The lateral surface area of a cone can be calculated using the following formula:
[tex]L=\pi rl[/tex]Where "r" is the radius of the base and "l" is the slant height of the cone.
The total surface area of a cone can be found with this formula:
[tex]\begin{gathered} S=\pi rl+\pi r^2 \\ S=L+\pi r^2 \end{gathered}[/tex]Where "r" is the radius of the base and "L" is the lateral surface area of the cone.

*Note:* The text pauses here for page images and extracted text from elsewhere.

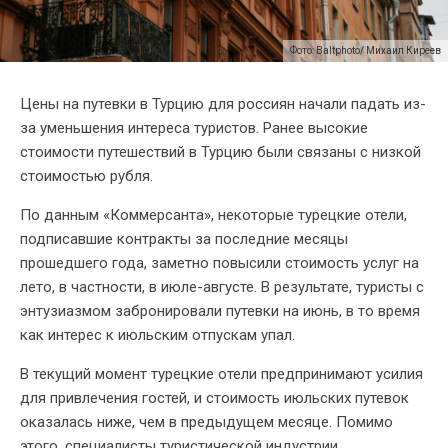
Фото: Baltphoto/ Михаил Киреев
Цены на путевки в Турцию для россиян начали падать из-
за уменьшения интереса туристов. Ранее высокие
стоимости путешествий в Турцию были связаны с низкой
стоимостью рубля.
По данным «Коммерсанта», некоторые турецкие отели,
подписавшие контракты за последние месяцы
прошедшего года, заметно повысили стоимость услуг на
лето, в частности, в июле-августе. В результате, туристы с
энтузиазмом забронировали путевки на июнь, в то время
как интерес к июльским отпускам упал.
В текущий момент турецкие отели предпринимают усилия
для привлечения гостей, и стоимость июльских путевок
оказалась ниже, чем в предыдущем месяце. Помимо
этого, специалисты туристической индустрии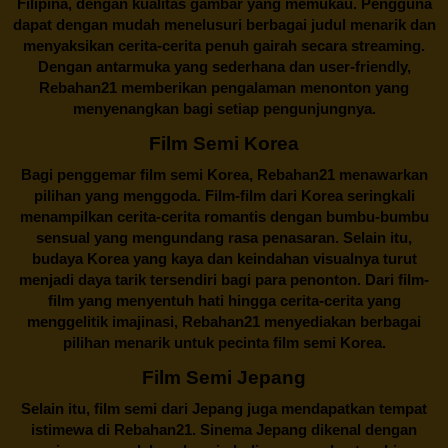
Filipina, dengan kualitas gambar yang memukau. Pengguna
dapat dengan mudah menelusuri berbagai judul menarik dan
menyaksikan cerita-cerita penuh gairah secara streaming.
Dengan antarmuka yang sederhana dan user-friendly,
Rebahan21 memberikan pengalaman menonton yang
menyenangkan bagi setiap pengunjungnya.
Film Semi Korea
Bagi penggemar film semi Korea,
Rebahan21
menawarkan
pilihan yang menggoda. Film-film dari Korea seringkali
menampilkan cerita-cerita romantis dengan bumbu-bumbu
sensual yang mengundang rasa penasaran. Selain itu,
budaya Korea yang kaya dan keindahan visualnya turut
menjadi daya tarik tersendiri bagi para penonton. Dari film-
film yang menyentuh hati hingga cerita-cerita yang
menggelitik imajinasi,
Rebahan21
menyediakan berbagai
pilihan menarik untuk pecinta film semi Korea.
Film Semi Jepang
Selain itu,
film semi dari Jepang
juga mendapatkan tempat
istimewa di Rebahan21. Sinema Jepang dikenal dengan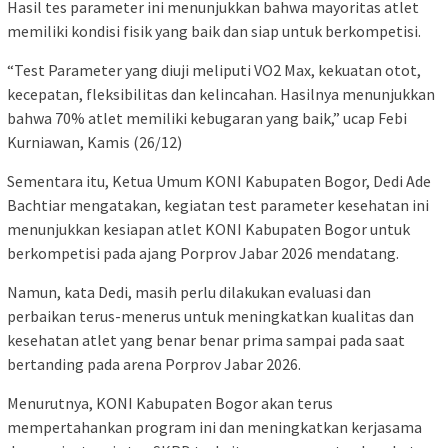
Hasil tes parameter ini menunjukkan bahwa mayoritas atlet
memiliki kondisi fisik yang baik dan siap untuk berkompetisi.
“Test Parameter yang diuji meliputi VO2 Max, kekuatan otot,
kecepatan, fleksibilitas dan kelincahan. Hasilnya menunjukkan
bahwa 70% atlet memiliki kebugaran yang baik,” ucap Febi
Kurniawan, Kamis (26/12)
Sementara itu, Ketua Umum KONI Kabupaten Bogor, Dedi Ade
Bachtiar mengatakan, kegiatan test parameter kesehatan ini
menunjukkan kesiapan atlet KONI Kabupaten Bogor untuk
berkompetisi pada ajang Porprov Jabar 2026 mendatang.
Namun, kata Dedi, masih perlu dilakukan evaluasi dan
perbaikan terus-menerus untuk meningkatkan kualitas dan
kesehatan atlet yang benar benar prima sampai pada saat
bertanding pada arena Porprov Jabar 2026.
Menurutnya, KONI Kabupaten Bogor akan terus
mempertahankan program ini dan meningkatkan kerjasama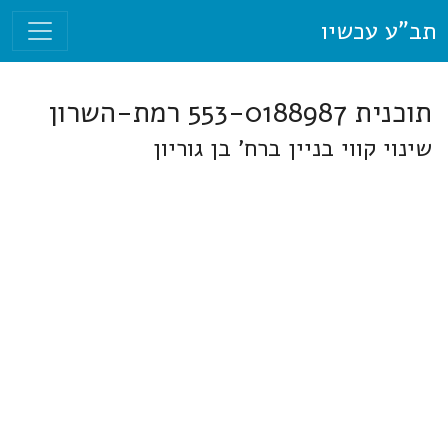
תב"ע עכשיו
תוכנית 553-0188987 רמת-השרון
שינוי קווי בניין ברח' בן גוריון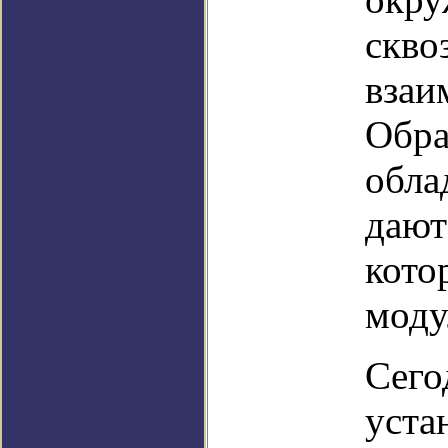
скво
взаи
Обра
обла
дают
кото
моду
Сего
уста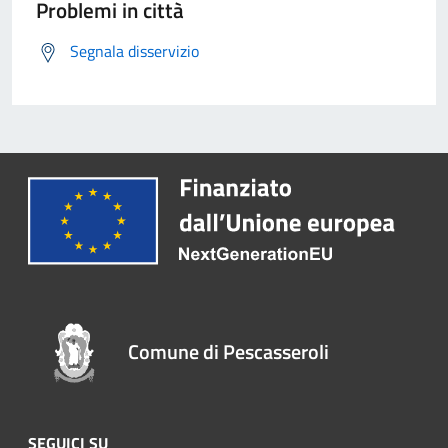
Problemi in città
Segnala disservizio
Comune di Pescasseroli
SEGUICI SU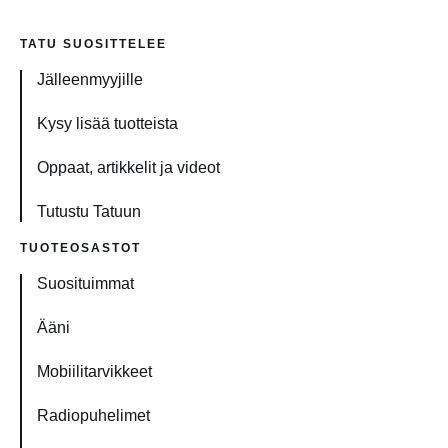
TATU SUOSITTELEE
Jälleenmyyjille
Kysy lisää tuotteista
Oppaat, artikkelit ja videot
Tutustu Tatuun
TUOTEOSASTOT
Suosituimmat
Ääni
Mobiilitarvikkeet
Radiopuhelimet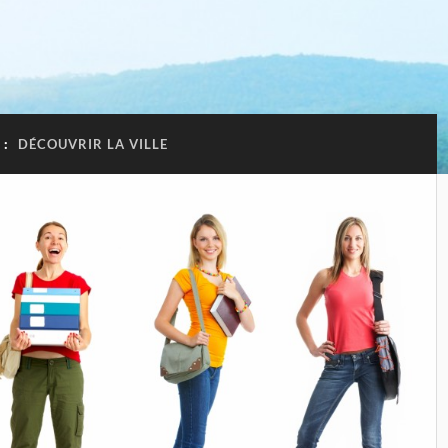
 :
DÉCOUVRIR LA VILLE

In this case you know that the diameter of the base on the cone given in the exercise, is:
[tex]d=14in[/tex]Since the radius is half the diameter:
[tex]r=\frac{14in}{2}=7in[/tex]You know that the slant height is:
[tex]l=28in[/tex]Therefore, substituting values into the first formula and evaluating, you get that:
[tex]\begin{gathered} L=\pi(7in)(28in) \\ L\approx615.8in^2 \end{gathered}[/tex]And the total surface area is:
[tex]\begin{gathered} S=LSA+\pi r^2 \\ S=\pi(7in)(28in)+\pi(7in)^2 \\ S\approx769.7in^2 \end{gathered}[/tex]The answers are:
[tex]\begin{gathered} L=615.8in^2 \\ S=769.7in^2 \end{gathered}[/tex]